Hurricane Patricia, a Category 5 storm, moved toward Mexico’s Pacific coast late Thursday, while the U.S. National Hurricane Center described the storm as "potentially catastrophic." The hurricane is expected to bring heavy rainfall, destructive waves and powerful winds, CNN reported, citing forecasters.
"Satellite images indicate that maximum sustained winds have increased to near 160 mph with higher gusts," the National Hurricane Center said, according to CNN, adding: "Preparations to protect life and property should be rushed to completion today."
Mexican officials have declared a state of emergency and have distributed sandbags as a precaution for flooding, the Associated Press (AP) reported Friday. Manzanillo, a key port in Colima state, witnessed steady rain, before an expected landfall on Friday. Luis Felipe Puente, Mexico's civil defense coordinator, said that schools in the region would be closed.

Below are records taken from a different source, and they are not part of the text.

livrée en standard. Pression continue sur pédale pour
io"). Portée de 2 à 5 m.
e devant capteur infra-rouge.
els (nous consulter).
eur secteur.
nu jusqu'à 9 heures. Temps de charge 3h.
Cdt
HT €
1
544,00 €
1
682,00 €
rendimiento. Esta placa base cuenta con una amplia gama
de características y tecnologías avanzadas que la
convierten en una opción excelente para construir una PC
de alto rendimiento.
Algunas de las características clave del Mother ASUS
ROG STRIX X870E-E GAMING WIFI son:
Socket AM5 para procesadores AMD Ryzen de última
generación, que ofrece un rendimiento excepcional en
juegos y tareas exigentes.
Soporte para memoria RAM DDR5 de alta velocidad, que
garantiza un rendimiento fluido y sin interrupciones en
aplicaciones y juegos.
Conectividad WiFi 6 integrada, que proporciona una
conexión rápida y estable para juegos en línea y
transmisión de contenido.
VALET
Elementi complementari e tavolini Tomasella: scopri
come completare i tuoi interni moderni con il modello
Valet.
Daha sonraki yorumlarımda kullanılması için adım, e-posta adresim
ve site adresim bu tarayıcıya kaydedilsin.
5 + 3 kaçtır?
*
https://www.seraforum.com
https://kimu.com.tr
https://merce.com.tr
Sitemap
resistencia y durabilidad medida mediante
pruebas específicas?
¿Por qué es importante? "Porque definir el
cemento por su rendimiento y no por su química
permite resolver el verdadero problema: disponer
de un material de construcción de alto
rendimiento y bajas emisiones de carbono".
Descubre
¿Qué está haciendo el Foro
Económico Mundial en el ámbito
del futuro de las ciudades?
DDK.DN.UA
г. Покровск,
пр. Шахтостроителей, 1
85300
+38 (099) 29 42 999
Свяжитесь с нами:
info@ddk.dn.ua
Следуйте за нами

"We are calm," said Gabriel Lopez, a worker at Las Hadas Hotel in Manzanillo, said, according to the AP, adding: "We don't know what direction [the storm] will take, but apparently it's headed this way. ... If there is an emergency we will take care of the people. There are rooms that are not exposed to wind or glass."
The hurricane gained maximum sustained winds of up to 160 mph by late Thursday to become a Category 5 storm, the highest designation calculated on the Saffir-Simpson scale, which is used to measure wind strength. The center for Patricia was estimated to be about 200 miles south-southwest of Mazanillo, where it is expected to reach by Friday afternoon or evening. The storm was moving northwest at a speed of 13 mph.
Forecasters expect the hurricane to bring 6 to 12 inches of rainfall, while at some places this could go up to 20 inches.
Center meteorologist Dennis Feltgen said, according to the Associated Press (AP): "This is an extremely dangerous, potentially catastrophic hurricane." Feltgen added that Patricia may be more disastrous for Texas, which is already reeling under heavy rains independently of the hurricane.
He expects that after the storm breaks, the remnants of its tropical moisture will contribute to the heavy rains. "It's only going to make a bad situation worse," Feltgen said, according to the AP.